_RECORDS FOR PROCESSING_
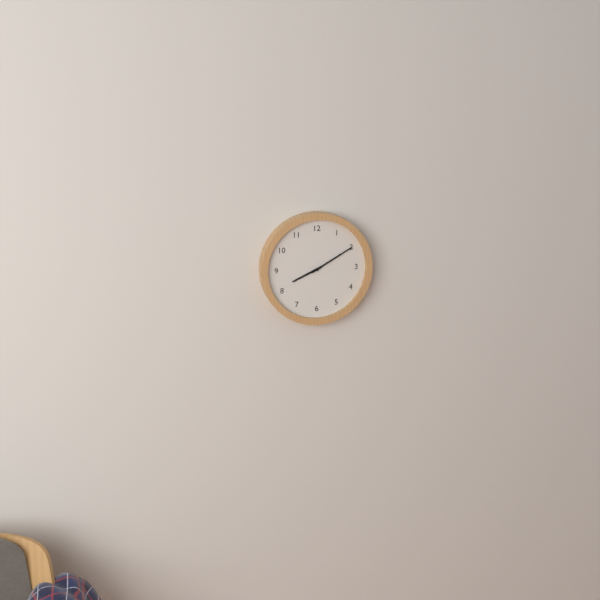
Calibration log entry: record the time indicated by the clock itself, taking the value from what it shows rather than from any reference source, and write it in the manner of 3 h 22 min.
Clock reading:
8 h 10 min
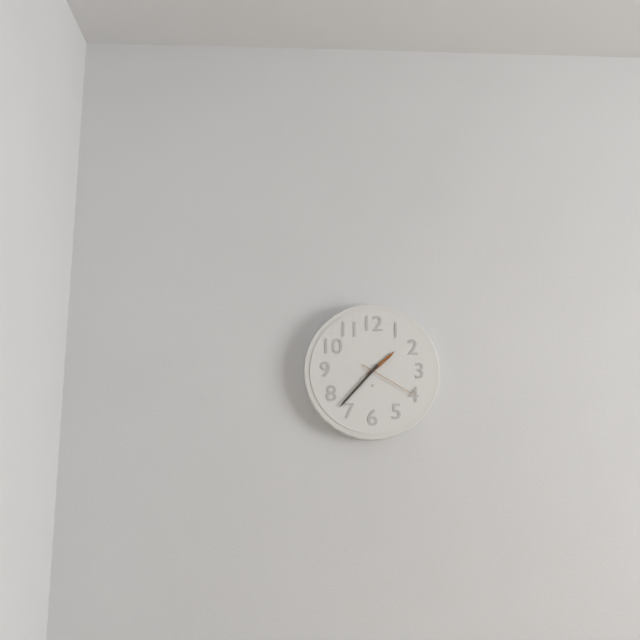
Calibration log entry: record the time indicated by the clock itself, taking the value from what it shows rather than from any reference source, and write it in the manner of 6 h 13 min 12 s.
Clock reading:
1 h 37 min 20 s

_WRITTEN PROBLEM_
Rewrite the lines of the material above as a numbered list, dropping any blank lines and leaving out the pictures.

_FULL SOLUTION_
1. Calibration log entry: record the time indicated by the clock itself, taking the value from what it shows rather than from any reference source, and write it in the manner of 3 h 22 min.
2. Clock reading:
3. 8 h 10 min
4. Calibration log entry: record the time indicated by the clock itself, taking the value from what it shows rather than from any reference source, and write it in the manner of 6 h 13 min 12 s.
5. Clock reading:
6. 1 h 37 min 20 s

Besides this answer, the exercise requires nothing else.